Le président de la Generalitat, Carlos Mazóna demandé que cessent maintenant « les canulars et les mensonges » sur ses actions de l'après-midi du 29 octobre, dans lequel il a insisté sur le fait qu'il n'était pas au secret et a même parlé avec le maire de Cullera, et a déclaré que le gouvernement « tombe dans un piège ». une contradiction après l'autre » à travers » ses entités. Reportage dans la vidéo Mar Bonet.
Mazón, qui a fait ces déclarations avant d'assister à la réunion du Centre de Coordination Opérationnelle Intégrée (CECOPI) au Centre de Coordination d'Urgence de L'Eliana, s'est demandé pourquoi si le Gouvernement disposait d'informations via Aémet que le barrage Forata pourrait briser « n'a pas pris le commandement » des urgences.
D'autre part, le président de la Generalitat a déclaré que le Conseil travaille à créer « le gouvernement le mieux préparé, adapté à la reconstruction » de Valence après les dégâts et qu'on aura « prochainement » des nouvelles de sa nouvelle composition et structure.
Nous travaillons pour que le gouvernement soit le mieux préparé
Avant d'assister à la réunion du Centre de Coordination Opérationnelle Intégrée (CECOPI) au Centre de Coordination d'Urgence de L'Eliana, Mazón a répondu aux questions des journalistes en disant que « prochainement » il y aura des nouvelles de la réforme valencienne du Gouvernement, après avoir annoncé vendredi dernier dans son apparition à propos de Dana dans Les Corts Valenciennes qu'une vice-présidence pour la relance économique et sociale et un département des urgences et de l'intérieur seront créés.

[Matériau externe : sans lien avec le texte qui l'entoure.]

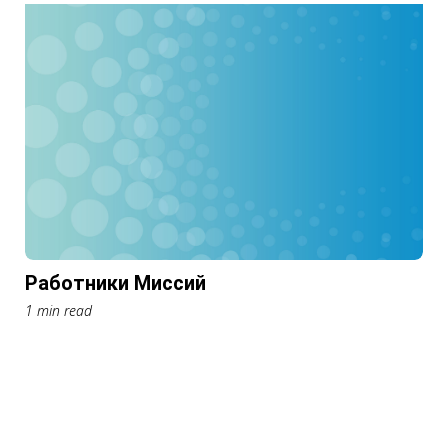
Работники Миссий
1 min read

« Nous y travaillons. Vous aurez des nouvelles sous peu. Nous y travaillons pour former le gouvernement le mieux préparé, adapté au récupération« , a-t-il déclaré.
Le président a ajouté qu'il ne lésinerait pas et n'arrêtera pas de réclamer « et de demander et d'exiger » ce que mérite la Communauté valencienne, « tout ce que les Valenciens méritent, à tout moment, sur chacune des routes, dans chacune des réhabilitations, dans chacune des aides » .
Il a regretté qu'une partie de l'aide doive être restituée. « En d'autres termes, ils vont nous aider, nous les Valenciens, pour que nous puissions les rembourser », ce qu'il a qualifié d' »une autre stratégie » de la Gouvernement espagnol.
« Nous avons mis sur la table 31 milliards et cela nous met à peine un tiers », a-t-il interrogé, pour réaffirmer que le gouvernement valencien ne cessera d'exiger « absolument rien » pour que le rythme soit celui que mérite le peuple.